We identified patients with an echo result consistent with severe AS (aortic valve area (AVA) <1 cm2 or aortic Vmax >4 m/s) and normal LV systolic function (LVEF >55% or visually estimated as normal). The outcome was a composite of any valve intervention and death. Clinical records were reviewed to record demographics and co-morbidities. Principal component analysis (PCA) was used to identify echo parameters that could potentially identify subpopulations in the cohort. Multivariate Cox regression analysis was used to determine if these parameters independently predicted the outcome in a model that included traditional echo predictors (AVA, AV Vmax, markers of left ventricular hypertrophy) and a second model that also included co-morbidities.

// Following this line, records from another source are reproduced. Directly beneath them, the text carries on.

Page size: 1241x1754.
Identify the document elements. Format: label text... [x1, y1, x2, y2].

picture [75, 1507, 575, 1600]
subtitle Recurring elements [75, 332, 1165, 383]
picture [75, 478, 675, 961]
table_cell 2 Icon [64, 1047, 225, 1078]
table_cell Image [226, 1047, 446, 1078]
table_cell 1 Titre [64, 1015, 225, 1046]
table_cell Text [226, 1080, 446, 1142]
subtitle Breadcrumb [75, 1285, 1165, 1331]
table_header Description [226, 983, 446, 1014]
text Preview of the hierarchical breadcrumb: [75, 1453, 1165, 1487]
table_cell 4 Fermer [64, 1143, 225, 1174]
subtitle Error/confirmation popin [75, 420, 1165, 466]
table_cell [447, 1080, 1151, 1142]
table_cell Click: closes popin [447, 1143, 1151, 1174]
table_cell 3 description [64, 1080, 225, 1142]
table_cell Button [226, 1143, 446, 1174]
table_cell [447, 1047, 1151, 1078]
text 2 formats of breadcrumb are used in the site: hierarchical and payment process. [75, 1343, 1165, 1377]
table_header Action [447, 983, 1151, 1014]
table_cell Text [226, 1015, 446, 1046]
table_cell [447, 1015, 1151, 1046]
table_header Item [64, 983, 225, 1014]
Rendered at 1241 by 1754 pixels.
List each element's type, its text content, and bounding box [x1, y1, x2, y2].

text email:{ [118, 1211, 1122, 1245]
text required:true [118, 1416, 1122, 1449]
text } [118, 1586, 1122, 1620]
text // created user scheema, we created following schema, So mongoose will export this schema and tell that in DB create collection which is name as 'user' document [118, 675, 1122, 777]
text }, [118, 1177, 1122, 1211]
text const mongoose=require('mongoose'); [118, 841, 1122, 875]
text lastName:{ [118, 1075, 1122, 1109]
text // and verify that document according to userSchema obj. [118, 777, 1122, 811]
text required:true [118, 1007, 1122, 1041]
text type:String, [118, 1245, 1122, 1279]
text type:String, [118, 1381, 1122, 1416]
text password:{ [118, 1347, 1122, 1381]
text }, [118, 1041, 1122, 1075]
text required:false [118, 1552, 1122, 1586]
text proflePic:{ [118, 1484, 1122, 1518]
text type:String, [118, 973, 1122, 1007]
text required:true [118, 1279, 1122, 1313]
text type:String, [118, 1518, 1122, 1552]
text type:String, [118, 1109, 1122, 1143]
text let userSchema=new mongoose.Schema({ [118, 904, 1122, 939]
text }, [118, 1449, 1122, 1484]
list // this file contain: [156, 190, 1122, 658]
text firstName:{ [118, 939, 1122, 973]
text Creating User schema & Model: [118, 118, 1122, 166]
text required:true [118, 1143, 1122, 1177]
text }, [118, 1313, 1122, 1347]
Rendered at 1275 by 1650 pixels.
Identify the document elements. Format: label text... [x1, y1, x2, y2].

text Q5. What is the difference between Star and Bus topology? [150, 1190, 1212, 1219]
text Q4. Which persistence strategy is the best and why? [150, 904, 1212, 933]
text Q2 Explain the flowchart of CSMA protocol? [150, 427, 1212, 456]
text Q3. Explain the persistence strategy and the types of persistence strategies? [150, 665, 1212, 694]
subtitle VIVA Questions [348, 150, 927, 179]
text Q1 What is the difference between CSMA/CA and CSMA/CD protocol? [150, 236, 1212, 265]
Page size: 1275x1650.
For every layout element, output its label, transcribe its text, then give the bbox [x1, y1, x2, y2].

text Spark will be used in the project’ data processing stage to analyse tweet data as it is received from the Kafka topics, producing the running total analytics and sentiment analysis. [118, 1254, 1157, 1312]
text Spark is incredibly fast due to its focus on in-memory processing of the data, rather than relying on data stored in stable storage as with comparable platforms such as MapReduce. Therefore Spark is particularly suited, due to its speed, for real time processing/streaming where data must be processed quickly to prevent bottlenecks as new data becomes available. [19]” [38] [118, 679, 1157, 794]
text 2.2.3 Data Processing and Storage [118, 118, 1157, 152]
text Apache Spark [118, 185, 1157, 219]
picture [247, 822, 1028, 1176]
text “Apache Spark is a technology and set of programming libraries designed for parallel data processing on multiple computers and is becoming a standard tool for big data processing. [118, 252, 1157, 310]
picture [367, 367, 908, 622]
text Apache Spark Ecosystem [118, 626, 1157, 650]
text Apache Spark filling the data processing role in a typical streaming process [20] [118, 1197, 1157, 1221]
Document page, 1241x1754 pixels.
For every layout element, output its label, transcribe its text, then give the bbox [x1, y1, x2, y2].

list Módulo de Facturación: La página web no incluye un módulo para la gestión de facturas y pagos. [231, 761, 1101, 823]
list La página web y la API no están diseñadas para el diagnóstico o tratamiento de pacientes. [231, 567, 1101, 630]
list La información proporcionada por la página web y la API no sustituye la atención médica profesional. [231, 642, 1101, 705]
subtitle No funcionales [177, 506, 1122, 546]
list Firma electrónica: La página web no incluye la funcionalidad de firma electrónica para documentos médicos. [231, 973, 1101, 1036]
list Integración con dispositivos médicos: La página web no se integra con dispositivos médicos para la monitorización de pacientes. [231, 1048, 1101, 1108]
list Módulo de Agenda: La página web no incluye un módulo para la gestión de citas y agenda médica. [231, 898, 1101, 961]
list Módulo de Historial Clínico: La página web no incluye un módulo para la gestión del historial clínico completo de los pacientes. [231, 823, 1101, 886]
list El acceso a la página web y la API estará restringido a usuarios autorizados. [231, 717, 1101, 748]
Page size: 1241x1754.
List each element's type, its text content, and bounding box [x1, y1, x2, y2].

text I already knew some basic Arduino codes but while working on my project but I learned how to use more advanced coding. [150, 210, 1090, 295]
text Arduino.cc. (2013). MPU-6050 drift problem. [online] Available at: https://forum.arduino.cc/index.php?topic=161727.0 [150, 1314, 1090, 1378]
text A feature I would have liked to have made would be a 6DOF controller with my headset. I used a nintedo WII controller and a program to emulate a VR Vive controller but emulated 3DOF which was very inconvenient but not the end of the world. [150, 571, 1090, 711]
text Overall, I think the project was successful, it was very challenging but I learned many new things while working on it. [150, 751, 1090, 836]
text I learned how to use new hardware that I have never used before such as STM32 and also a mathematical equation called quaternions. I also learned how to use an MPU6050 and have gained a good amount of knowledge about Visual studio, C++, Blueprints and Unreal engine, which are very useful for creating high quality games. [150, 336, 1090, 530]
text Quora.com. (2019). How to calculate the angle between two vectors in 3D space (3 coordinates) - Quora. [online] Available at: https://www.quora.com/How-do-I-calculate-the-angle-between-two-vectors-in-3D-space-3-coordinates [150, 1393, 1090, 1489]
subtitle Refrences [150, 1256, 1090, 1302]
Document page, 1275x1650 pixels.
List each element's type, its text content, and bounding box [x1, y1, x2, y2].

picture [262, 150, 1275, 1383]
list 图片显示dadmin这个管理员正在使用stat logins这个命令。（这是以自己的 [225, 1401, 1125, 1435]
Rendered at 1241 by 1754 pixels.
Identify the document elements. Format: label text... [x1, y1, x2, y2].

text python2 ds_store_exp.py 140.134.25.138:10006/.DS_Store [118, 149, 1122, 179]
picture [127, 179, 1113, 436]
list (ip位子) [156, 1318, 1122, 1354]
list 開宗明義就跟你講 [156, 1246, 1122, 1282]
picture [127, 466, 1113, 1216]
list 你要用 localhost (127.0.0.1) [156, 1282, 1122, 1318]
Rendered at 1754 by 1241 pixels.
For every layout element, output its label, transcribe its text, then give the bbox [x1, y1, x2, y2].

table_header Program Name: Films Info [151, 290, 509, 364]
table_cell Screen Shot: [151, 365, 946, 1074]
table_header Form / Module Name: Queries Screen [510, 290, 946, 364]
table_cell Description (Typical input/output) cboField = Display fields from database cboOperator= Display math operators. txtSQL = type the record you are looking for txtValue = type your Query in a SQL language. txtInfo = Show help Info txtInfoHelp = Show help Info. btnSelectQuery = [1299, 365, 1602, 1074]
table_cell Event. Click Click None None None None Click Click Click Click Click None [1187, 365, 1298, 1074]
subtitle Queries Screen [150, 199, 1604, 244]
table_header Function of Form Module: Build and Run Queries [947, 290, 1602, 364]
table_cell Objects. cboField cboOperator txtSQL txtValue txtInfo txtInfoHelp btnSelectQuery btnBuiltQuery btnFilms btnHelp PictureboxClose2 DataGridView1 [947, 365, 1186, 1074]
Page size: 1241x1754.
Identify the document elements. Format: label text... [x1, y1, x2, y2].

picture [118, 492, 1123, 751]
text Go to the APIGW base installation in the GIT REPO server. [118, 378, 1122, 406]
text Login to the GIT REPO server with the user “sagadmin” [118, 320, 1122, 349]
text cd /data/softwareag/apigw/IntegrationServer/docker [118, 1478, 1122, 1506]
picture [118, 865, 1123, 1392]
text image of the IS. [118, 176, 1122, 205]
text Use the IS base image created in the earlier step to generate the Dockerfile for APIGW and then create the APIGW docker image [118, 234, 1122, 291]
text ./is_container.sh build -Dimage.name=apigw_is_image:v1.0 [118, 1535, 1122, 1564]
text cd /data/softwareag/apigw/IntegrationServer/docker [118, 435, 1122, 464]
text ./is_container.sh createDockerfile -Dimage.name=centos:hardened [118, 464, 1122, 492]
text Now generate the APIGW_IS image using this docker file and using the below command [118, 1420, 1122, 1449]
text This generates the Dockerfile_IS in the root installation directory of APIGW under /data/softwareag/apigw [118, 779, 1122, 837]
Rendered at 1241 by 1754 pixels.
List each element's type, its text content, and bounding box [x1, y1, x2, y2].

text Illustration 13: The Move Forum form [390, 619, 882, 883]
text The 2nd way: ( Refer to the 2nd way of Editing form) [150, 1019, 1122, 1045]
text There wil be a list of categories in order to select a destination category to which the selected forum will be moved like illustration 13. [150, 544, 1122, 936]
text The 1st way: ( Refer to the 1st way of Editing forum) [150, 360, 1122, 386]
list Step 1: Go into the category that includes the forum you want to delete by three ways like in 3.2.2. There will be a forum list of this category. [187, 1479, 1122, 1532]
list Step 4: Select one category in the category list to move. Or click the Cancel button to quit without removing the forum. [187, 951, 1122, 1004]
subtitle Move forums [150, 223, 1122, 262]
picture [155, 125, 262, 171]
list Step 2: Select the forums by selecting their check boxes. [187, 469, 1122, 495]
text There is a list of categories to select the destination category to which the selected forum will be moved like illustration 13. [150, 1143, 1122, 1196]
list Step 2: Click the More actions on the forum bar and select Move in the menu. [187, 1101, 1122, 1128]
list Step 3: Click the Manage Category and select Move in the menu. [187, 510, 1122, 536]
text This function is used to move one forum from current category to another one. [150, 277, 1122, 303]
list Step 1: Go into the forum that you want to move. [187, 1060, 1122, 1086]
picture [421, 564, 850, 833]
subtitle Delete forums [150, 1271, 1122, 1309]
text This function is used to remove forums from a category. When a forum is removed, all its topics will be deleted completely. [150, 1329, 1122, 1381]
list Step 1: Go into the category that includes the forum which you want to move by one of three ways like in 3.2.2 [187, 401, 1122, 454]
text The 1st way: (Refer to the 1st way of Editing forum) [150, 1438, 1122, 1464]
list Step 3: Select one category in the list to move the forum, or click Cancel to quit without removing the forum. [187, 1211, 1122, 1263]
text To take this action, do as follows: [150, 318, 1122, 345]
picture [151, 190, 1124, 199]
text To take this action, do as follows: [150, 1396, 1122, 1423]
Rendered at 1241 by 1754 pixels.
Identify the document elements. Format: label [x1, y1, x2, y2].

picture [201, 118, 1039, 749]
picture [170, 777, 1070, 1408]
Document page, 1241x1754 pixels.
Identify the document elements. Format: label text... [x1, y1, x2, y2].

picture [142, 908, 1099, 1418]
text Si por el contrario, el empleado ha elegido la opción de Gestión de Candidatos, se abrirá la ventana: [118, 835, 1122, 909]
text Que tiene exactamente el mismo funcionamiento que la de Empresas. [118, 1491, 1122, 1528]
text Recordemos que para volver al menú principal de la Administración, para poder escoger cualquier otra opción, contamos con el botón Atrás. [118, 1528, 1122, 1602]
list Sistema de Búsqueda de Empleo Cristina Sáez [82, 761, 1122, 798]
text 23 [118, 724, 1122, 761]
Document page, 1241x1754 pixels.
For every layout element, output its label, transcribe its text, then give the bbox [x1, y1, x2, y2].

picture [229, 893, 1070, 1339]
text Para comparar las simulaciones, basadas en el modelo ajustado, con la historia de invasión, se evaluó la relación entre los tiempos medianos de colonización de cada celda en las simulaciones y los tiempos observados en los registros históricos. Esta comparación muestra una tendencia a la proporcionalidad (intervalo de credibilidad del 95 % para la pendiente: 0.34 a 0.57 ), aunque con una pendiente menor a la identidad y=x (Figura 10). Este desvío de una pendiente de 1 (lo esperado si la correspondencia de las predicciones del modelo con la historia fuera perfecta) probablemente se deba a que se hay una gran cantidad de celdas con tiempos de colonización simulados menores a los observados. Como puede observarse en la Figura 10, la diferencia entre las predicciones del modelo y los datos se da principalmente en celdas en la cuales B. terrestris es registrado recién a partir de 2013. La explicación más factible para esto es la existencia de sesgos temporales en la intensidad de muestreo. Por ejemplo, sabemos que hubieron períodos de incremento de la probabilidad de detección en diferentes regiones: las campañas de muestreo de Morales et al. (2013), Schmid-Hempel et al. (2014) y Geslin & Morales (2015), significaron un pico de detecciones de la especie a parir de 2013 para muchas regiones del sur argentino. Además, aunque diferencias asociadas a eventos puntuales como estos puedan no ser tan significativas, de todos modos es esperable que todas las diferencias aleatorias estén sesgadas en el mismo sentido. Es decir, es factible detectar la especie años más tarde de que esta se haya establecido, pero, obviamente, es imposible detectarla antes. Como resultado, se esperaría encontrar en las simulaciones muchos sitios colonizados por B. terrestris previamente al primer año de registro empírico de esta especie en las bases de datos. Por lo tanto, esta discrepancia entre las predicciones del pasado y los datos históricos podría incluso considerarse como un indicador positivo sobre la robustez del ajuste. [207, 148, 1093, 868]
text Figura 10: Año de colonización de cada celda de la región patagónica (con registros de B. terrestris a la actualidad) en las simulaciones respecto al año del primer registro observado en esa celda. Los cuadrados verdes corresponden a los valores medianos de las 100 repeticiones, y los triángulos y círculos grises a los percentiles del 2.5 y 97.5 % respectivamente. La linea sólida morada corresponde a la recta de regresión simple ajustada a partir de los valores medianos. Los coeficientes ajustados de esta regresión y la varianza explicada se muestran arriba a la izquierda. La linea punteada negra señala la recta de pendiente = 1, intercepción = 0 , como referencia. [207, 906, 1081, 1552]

We identified 191 patients with the characteristics displayed in table 1.


During follow up 3 patients underwent balloon valvuloplasty, 30 patients underwent aortic valve replacement, 84 underwent transcatheter aortic valve implantation and 15 died. The key echo variables derived from PCA were AV mean gradient and left atrial area (LAA). In a multivariate Cox regression analysis of traditional echo parameters (AVA, AV Vmax, and IVSd), along with the two selected by PCA, two parameters were associated with the outcome: AVA (HR 0.084 [0.014–0.511], p=0.007) and LAA (HR 1.070 [1.027–1.115], p=0.001). When these two echo parameters were combined in another multivariate Cox regression with the co-morbidities listed in Table 1, they both remained significant predictors of outcome; AVA (HR 0.088 [95% CI 0.013–0.594], p=0.013) and LAA (HR 1.058, [95% CI 1.011–1.107] p=0.016).


Enlarged LAA is an important predictor of outcome in patients with aortic stenosis but one that does not receive a lot of attention. Physiologically it is likely to reflect the impact of aortic stenosis on left ventricular filling pressures and may possibly occur prior to a noticeable reduction in LV ejection fraction.